AIM OF THE TASK »
When you copy the listing, reproduce each line as it appears and omit every image.

INFORMATION SUPPLIED »
- Opening Delimiter -
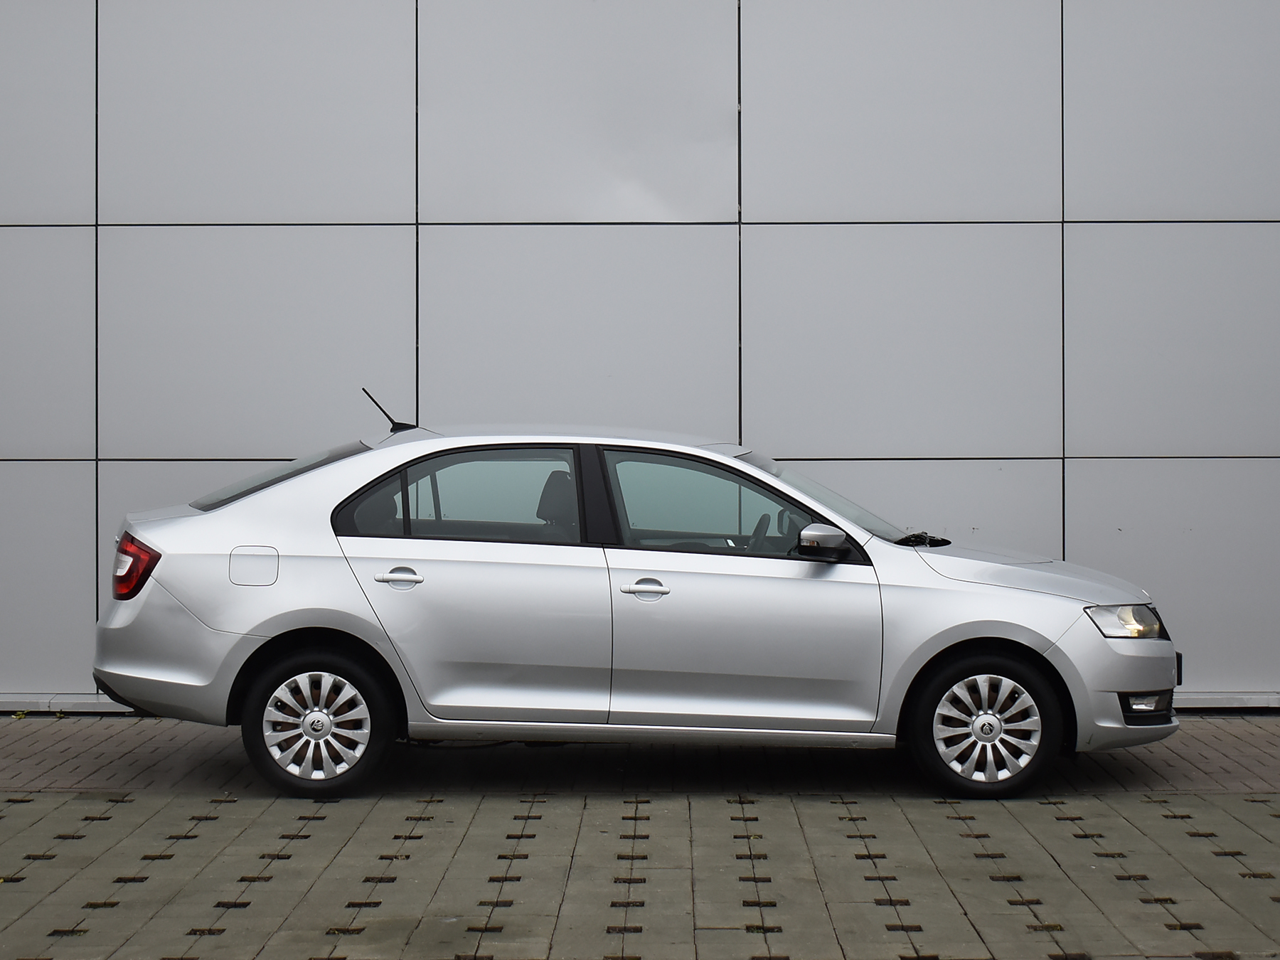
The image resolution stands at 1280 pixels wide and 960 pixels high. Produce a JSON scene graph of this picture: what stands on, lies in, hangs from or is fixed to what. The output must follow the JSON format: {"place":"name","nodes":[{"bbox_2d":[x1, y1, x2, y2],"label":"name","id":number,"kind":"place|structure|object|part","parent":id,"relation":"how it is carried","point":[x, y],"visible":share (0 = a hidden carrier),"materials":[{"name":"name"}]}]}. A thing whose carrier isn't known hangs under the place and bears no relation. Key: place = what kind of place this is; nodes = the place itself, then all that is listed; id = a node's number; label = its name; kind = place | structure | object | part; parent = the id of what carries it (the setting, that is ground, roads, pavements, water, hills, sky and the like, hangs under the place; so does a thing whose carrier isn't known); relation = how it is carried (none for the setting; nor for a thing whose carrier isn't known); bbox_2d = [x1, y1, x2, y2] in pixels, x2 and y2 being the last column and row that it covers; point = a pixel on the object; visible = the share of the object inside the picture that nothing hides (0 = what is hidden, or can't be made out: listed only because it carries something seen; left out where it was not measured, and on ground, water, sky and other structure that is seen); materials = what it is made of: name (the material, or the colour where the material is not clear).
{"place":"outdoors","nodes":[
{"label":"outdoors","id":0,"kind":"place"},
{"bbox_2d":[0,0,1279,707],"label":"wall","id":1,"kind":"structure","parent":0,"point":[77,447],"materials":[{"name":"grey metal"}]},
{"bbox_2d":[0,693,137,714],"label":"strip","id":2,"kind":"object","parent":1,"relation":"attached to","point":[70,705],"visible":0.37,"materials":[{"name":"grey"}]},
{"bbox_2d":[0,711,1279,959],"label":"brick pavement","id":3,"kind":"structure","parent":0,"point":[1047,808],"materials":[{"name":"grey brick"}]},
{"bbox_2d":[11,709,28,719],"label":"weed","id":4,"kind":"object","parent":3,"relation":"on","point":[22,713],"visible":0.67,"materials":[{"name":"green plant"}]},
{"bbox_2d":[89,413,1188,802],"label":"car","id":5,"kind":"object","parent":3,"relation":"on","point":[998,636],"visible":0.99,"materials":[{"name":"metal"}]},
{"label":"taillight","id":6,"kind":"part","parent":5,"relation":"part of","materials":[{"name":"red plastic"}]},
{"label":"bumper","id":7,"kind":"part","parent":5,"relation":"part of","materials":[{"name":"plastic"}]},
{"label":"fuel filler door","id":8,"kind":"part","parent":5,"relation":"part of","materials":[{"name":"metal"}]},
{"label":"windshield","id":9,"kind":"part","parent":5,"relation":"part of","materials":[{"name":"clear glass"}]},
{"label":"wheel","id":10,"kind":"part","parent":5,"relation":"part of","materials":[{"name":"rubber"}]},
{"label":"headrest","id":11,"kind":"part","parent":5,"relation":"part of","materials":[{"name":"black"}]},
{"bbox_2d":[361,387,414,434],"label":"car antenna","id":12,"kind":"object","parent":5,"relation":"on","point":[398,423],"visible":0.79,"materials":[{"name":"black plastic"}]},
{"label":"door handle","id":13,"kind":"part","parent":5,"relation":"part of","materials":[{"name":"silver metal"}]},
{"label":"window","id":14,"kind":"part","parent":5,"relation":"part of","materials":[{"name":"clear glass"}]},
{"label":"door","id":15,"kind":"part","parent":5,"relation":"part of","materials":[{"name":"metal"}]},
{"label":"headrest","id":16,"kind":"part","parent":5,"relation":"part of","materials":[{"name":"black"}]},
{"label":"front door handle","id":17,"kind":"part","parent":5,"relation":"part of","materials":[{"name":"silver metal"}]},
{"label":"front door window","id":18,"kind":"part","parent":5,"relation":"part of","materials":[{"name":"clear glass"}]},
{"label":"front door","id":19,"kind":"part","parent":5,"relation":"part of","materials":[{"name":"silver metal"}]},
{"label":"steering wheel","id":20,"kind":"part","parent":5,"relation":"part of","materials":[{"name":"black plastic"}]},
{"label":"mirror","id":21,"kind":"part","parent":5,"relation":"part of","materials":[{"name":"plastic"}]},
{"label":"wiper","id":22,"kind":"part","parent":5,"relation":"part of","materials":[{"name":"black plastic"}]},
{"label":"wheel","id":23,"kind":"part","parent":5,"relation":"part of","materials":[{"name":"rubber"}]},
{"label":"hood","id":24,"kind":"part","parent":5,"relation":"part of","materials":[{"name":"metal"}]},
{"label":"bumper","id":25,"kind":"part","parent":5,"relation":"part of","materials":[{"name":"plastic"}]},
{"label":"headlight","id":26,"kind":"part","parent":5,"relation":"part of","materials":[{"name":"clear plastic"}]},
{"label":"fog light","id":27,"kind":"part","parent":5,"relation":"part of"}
- Closing Delimiter -
TASK OUTPUT »
The image resolution stands at 1280 pixels wide and 960 pixels high. Produce a JSON scene graph of this picture: what stands on, lies in, hangs from or is fixed to what. The output must follow the JSON format: {"place":"name","nodes":[{"bbox_2d":[x1, y1, x2, y2],"label":"name","id":number,"kind":"place|structure|object|part","parent":id,"relation":"how it is carried","point":[x, y],"visible":share (0 = a hidden carrier),"materials":[{"name":"name"}]}]}. A thing whose carrier isn't known hangs under the place and bears no relation. Key: place = what kind of place this is; nodes = the place itself, then all that is listed; id = a node's number; label = its name; kind = place | structure | object | part; parent = the id of what carries it (the setting, that is ground, roads, pavements, water, hills, sky and the like, hangs under the place; so does a thing whose carrier isn't known); relation = how it is carried (none for the setting; nor for a thing whose carrier isn't known); bbox_2d = [x1, y1, x2, y2] in pixels, x2 and y2 being the last column and row that it covers; point = a pixel on the object; visible = the share of the object inside the picture that nothing hides (0 = what is hidden, or can't be made out: listed only because it carries something seen; left out where it was not measured, and on ground, water, sky and other structure that is seen); materials = what it is made of: name (the material, or the colour where the material is not clear).
{"place":"outdoors","nodes":[
{"label":"outdoors","id":0,"kind":"place"},
{"bbox_2d":[0,0,1279,707],"label":"wall","id":1,"kind":"structure","parent":0,"point":[77,447],"materials":[{"name":"grey metal"}]},
{"bbox_2d":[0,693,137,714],"label":"strip","id":2,"kind":"object","parent":1,"relation":"attached to","point":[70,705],"visible":0.37,"materials":[{"name":"grey"}]},
{"bbox_2d":[0,711,1279,959],"label":"brick pavement","id":3,"kind":"structure","parent":0,"point":[1047,808],"materials":[{"name":"grey brick"}]},
{"bbox_2d":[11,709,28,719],"label":"weed","id":4,"kind":"object","parent":3,"relation":"on","point":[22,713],"visible":0.67,"materials":[{"name":"green plant"}]},
{"bbox_2d":[89,413,1188,802],"label":"car","id":5,"kind":"object","parent":3,"relation":"on","point":[998,636],"visible":0.99,"materials":[{"name":"metal"}]},
{"label":"taillight","id":6,"kind":"part","parent":5,"relation":"part of","materials":[{"name":"red plastic"}]},
{"label":"bumper","id":7,"kind":"part","parent":5,"relation":"part of","materials":[{"name":"plastic"}]},
{"label":"fuel filler door","id":8,"kind":"part","parent":5,"relation":"part of","materials":[{"name":"metal"}]},
{"label":"windshield","id":9,"kind":"part","parent":5,"relation":"part of","materials":[{"name":"clear glass"}]},
{"label":"wheel","id":10,"kind":"part","parent":5,"relation":"part of","materials":[{"name":"rubber"}]},
{"label":"headrest","id":11,"kind":"part","parent":5,"relation":"part of","materials":[{"name":"black"}]},
{"bbox_2d":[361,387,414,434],"label":"car antenna","id":12,"kind":"object","parent":5,"relation":"on","point":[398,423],"visible":0.79,"materials":[{"name":"black plastic"}]},
{"label":"door handle","id":13,"kind":"part","parent":5,"relation":"part of","materials":[{"name":"silver metal"}]},
{"label":"window","id":14,"kind":"part","parent":5,"relation":"part of","materials":[{"name":"clear glass"}]},
{"label":"door","id":15,"kind":"part","parent":5,"relation":"part of","materials":[{"name":"metal"}]},
{"label":"headrest","id":16,"kind":"part","parent":5,"relation":"part of","materials":[{"name":"black"}]},
{"label":"front door handle","id":17,"kind":"part","parent":5,"relation":"part of","materials":[{"name":"silver metal"}]},
{"label":"front door window","id":18,"kind":"part","parent":5,"relation":"part of","materials":[{"name":"clear glass"}]},
{"label":"front door","id":19,"kind":"part","parent":5,"relation":"part of","materials":[{"name":"silver metal"}]},
{"label":"steering wheel","id":20,"kind":"part","parent":5,"relation":"part of","materials":[{"name":"black plastic"}]},
{"label":"mirror","id":21,"kind":"part","parent":5,"relation":"part of","materials":[{"name":"plastic"}]},
{"label":"wiper","id":22,"kind":"part","parent":5,"relation":"part of","materials":[{"name":"black plastic"}]},
{"label":"wheel","id":23,"kind":"part","parent":5,"relation":"part of","materials":[{"name":"rubber"}]},
{"label":"hood","id":24,"kind":"part","parent":5,"relation":"part of","materials":[{"name":"metal"}]},
{"label":"bumper","id":25,"kind":"part","parent":5,"relation":"part of","materials":[{"name":"plastic"}]},
{"label":"headlight","id":26,"kind":"part","parent":5,"relation":"part of","materials":[{"name":"clear plastic"}]},
{"label":"fog light","id":27,"kind":"part","parent":5,"relation":"part of"}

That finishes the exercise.